[Entries shown]

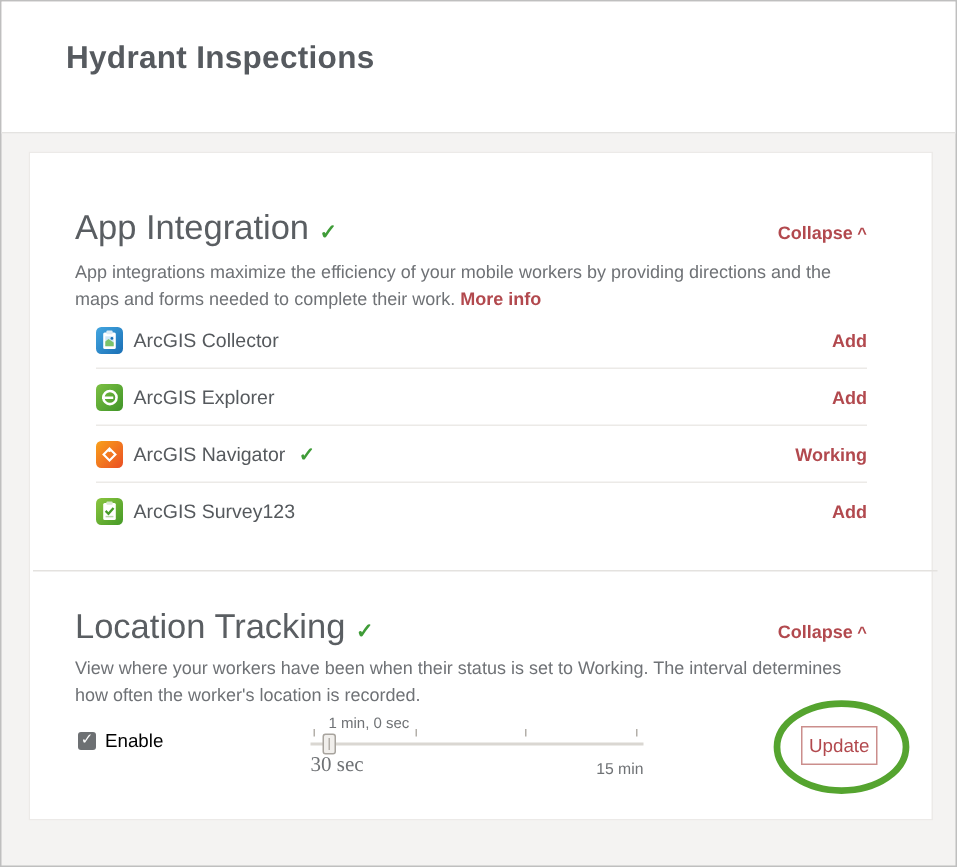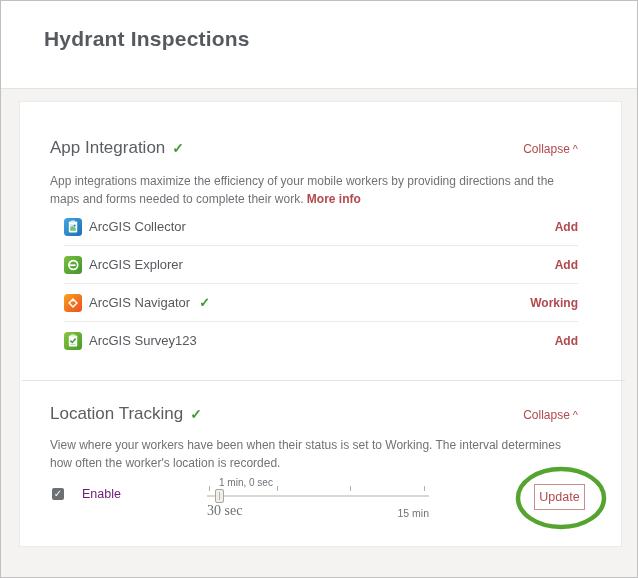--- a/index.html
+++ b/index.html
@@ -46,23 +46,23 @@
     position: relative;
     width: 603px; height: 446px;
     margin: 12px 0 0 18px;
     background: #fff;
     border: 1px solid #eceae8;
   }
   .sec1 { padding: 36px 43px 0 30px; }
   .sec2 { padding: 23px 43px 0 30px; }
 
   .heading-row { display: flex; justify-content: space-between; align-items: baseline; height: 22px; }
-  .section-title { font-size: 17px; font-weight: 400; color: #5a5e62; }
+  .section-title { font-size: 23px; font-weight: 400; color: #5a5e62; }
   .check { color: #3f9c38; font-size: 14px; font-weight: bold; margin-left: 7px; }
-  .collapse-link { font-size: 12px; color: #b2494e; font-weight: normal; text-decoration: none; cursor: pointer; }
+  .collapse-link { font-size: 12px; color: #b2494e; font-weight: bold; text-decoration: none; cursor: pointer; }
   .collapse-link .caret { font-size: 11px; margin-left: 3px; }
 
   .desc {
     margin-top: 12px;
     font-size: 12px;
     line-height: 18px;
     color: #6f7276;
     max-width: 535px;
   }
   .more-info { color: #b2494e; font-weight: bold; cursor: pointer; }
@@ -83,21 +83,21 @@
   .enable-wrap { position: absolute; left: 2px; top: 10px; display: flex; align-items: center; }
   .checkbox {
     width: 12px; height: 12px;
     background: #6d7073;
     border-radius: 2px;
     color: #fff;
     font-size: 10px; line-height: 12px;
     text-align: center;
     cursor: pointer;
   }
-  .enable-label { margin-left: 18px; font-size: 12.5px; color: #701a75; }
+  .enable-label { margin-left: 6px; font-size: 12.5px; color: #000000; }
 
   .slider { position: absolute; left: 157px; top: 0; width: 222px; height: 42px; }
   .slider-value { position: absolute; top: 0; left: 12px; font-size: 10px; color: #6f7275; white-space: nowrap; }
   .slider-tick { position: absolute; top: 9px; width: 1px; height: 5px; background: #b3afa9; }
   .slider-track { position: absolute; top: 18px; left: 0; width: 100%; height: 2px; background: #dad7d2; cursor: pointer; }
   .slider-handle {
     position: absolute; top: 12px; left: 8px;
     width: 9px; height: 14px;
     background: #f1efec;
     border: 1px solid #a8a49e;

[/Entries shown]
[Entries shown]

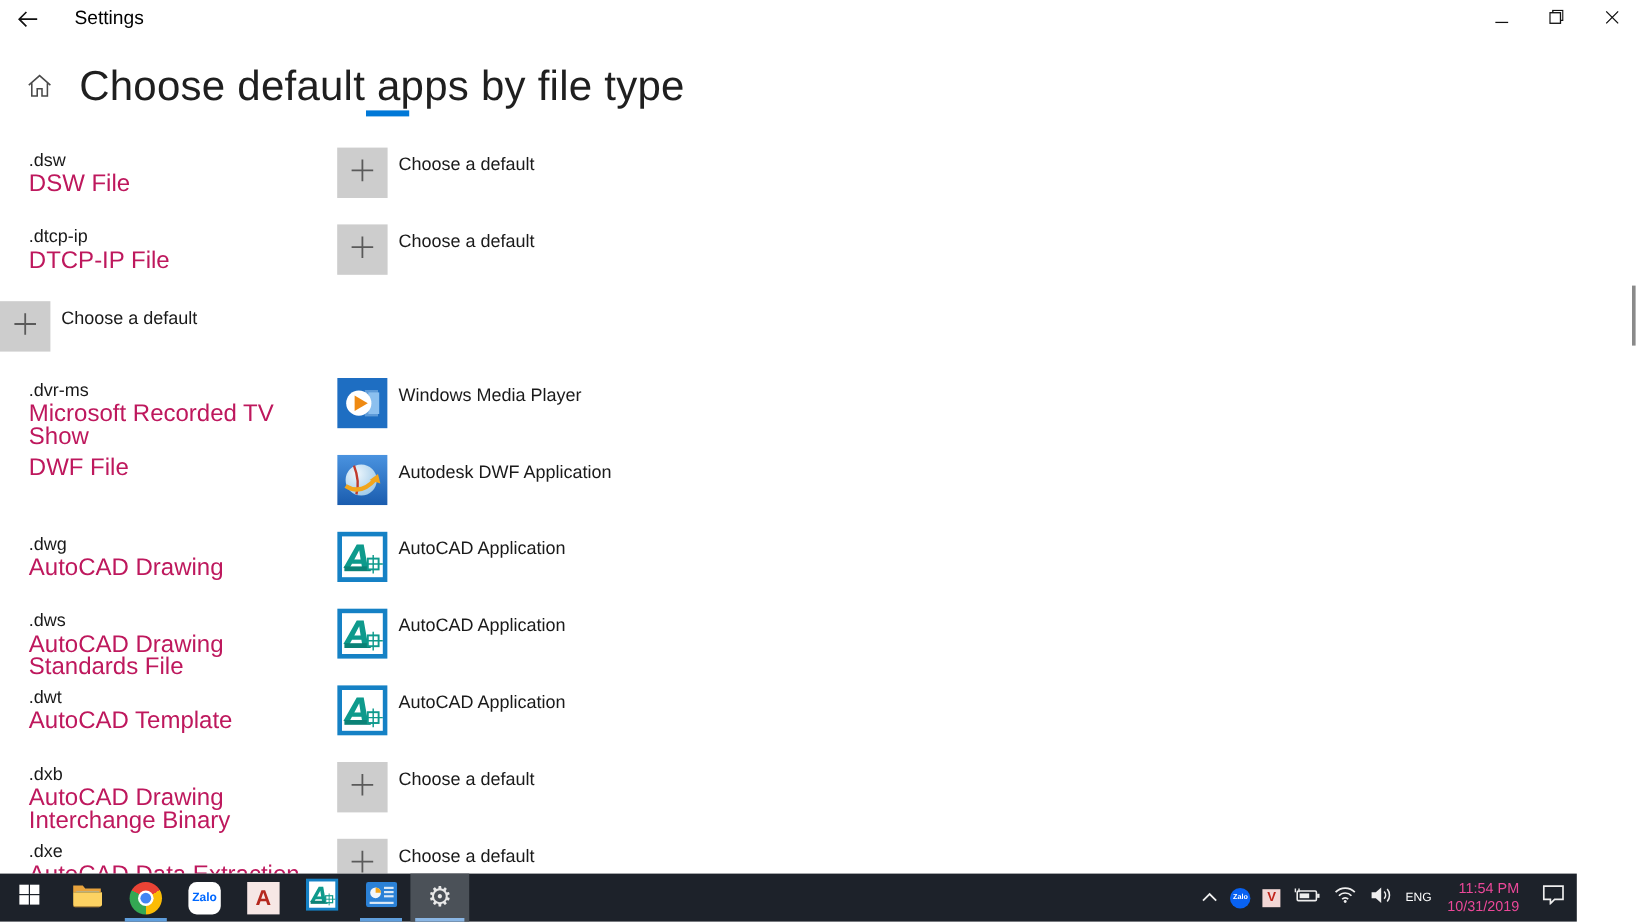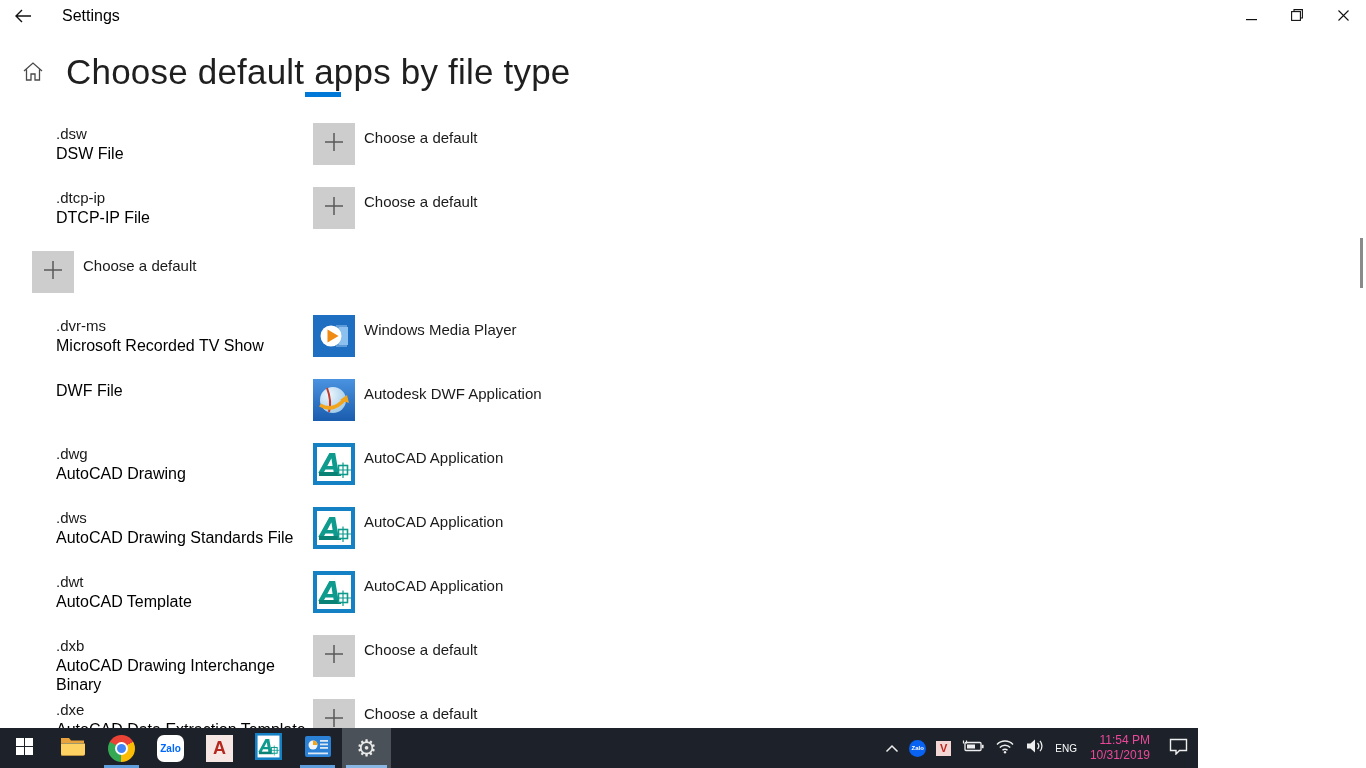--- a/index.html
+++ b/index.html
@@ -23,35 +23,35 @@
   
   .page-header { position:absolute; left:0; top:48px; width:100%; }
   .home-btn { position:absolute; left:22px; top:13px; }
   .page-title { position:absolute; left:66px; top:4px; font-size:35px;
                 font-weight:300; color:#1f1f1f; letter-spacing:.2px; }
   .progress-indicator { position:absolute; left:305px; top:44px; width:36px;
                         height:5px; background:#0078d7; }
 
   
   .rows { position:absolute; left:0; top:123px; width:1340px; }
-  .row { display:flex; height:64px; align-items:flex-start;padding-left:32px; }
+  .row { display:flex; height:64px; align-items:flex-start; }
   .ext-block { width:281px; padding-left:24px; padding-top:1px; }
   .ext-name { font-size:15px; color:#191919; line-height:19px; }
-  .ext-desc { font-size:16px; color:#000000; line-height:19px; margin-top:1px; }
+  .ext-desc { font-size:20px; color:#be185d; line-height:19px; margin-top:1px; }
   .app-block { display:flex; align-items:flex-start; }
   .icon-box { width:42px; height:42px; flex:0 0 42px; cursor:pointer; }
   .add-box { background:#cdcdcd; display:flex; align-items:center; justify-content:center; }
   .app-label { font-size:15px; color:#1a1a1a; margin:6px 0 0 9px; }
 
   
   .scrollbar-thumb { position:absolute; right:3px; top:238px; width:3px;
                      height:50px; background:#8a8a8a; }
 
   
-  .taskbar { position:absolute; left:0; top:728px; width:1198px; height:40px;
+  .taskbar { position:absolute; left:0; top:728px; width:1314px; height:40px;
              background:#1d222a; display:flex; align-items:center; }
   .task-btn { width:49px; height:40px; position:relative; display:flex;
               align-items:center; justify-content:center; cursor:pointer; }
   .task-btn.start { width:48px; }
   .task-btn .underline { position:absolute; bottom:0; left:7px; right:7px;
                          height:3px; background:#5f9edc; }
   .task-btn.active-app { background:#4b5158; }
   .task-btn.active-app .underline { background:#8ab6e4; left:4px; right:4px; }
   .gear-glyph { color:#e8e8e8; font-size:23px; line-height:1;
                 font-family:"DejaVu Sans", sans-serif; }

[/Entries shown]
[Entries shown]

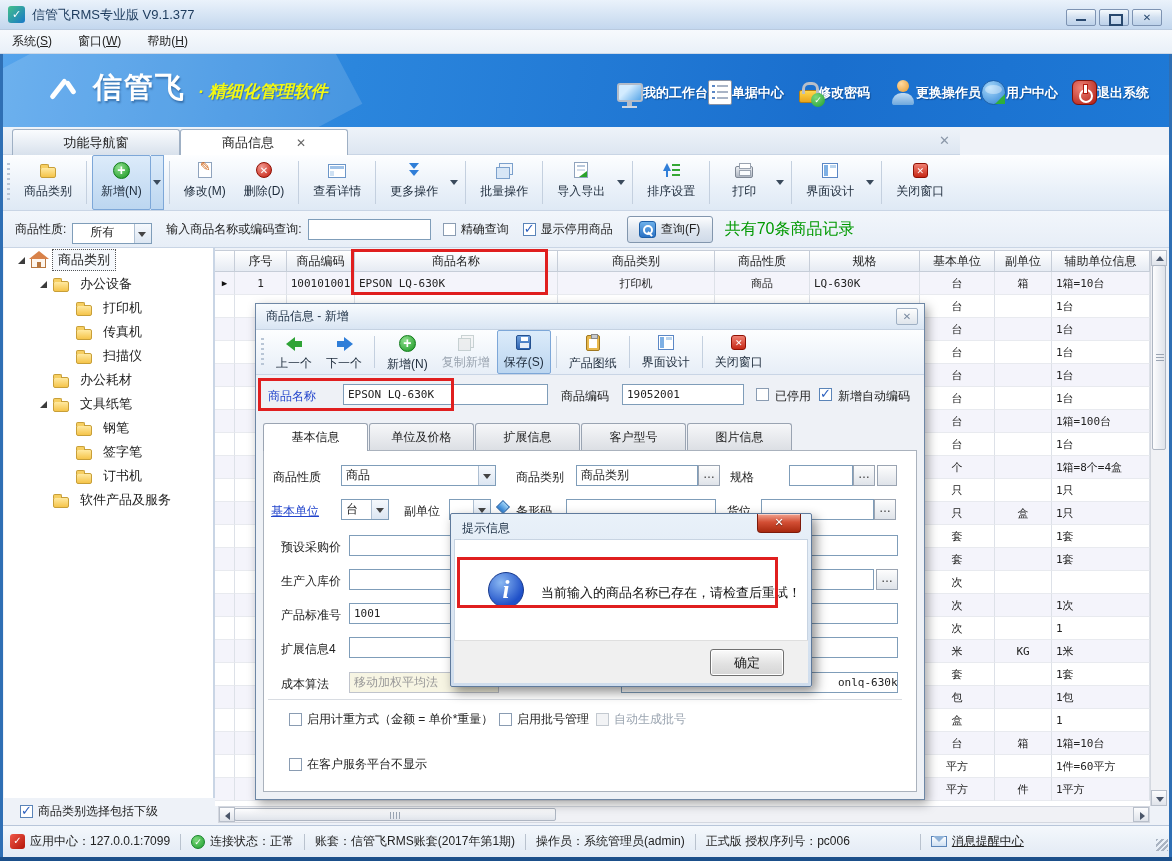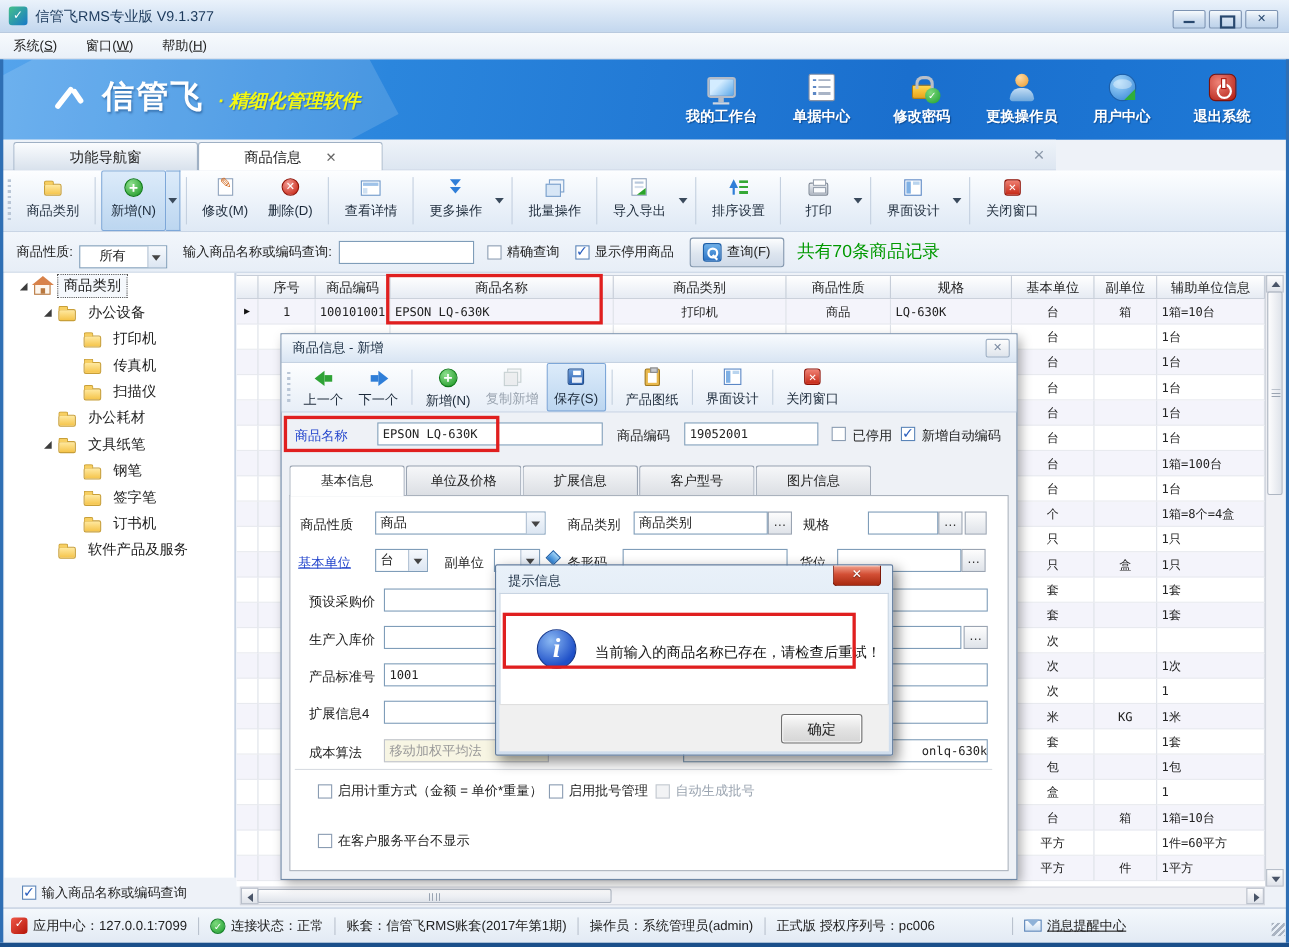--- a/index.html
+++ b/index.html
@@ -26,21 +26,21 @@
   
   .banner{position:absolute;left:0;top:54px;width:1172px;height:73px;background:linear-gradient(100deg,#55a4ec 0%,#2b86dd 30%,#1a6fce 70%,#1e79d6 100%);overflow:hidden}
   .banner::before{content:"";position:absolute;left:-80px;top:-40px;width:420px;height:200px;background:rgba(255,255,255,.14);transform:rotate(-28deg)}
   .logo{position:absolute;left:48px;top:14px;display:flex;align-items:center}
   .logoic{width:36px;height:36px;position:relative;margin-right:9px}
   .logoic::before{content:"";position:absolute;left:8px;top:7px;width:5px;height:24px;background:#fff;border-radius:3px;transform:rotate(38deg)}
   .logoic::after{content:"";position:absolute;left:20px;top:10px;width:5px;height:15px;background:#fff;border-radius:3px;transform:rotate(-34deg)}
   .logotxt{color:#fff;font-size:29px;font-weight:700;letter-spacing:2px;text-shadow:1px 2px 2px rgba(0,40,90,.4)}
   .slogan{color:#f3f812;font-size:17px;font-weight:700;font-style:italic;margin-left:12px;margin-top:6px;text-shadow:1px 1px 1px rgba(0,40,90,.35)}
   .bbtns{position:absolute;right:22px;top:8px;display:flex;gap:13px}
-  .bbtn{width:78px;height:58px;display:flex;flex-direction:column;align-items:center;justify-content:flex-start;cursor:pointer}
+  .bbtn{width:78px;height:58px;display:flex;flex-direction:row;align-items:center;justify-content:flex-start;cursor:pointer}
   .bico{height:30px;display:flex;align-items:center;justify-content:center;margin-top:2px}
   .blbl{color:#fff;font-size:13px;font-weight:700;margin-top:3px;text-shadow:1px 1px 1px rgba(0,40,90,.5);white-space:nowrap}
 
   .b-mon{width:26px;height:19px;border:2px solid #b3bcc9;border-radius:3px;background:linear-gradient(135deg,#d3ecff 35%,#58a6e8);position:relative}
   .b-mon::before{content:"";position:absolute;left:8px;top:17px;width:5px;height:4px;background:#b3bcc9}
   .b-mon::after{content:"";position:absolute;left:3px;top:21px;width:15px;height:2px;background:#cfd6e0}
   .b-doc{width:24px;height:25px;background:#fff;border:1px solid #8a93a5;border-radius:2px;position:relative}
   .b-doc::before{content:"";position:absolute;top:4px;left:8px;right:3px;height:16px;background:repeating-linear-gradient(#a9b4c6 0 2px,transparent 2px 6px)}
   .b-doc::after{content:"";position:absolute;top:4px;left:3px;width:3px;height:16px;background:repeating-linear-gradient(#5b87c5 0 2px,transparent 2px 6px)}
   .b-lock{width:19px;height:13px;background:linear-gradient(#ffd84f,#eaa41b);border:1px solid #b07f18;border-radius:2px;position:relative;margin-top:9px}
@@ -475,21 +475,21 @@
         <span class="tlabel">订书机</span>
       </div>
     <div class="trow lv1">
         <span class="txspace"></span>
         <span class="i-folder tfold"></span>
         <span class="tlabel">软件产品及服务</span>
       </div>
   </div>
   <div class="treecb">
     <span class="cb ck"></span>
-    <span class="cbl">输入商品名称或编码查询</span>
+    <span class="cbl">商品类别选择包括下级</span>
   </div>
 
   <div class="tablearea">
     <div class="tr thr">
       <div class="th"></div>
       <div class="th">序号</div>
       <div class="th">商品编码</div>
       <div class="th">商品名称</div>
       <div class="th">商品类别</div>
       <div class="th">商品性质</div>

[/Entries shown]

## [Instruction]
Reproduce exactly the stretch of the material above that starts at the line with "left:66px; top:4px; font-size:35px;" and ends at the line with "font-size:20px; color:#be185d; line-height:19px;", both included, and nothing else.

## [Written reply]
   .page-title { position:absolute; left:66px; top:4px; font-size:35px;
                 font-weight:300; color:#1f1f1f; letter-spacing:.2px; }
   .progress-indicator { position:absolute; left:305px; top:44px; width:36px;
                         height:5px; background:#0078d7; }
 
   
   .rows { position:absolute; left:0; top:123px; width:1340px; }
-  .row { display:flex; height:64px; align-items:flex-start;padding-left:32px; }
+  .row { display:flex; height:64px; align-items:flex-start; }
   .ext-block { width:281px; padding-left:24px; padding-top:1px; }
   .ext-name { font-size:15px; color:#191919; line-height:19px; }
-  .ext-desc { font-size:16px; color:#000000; line-height:19px; margin-top:1px; }
+  .ext-desc { font-size:20px; color:#be185d; line-height:19px; margin-top:1px; }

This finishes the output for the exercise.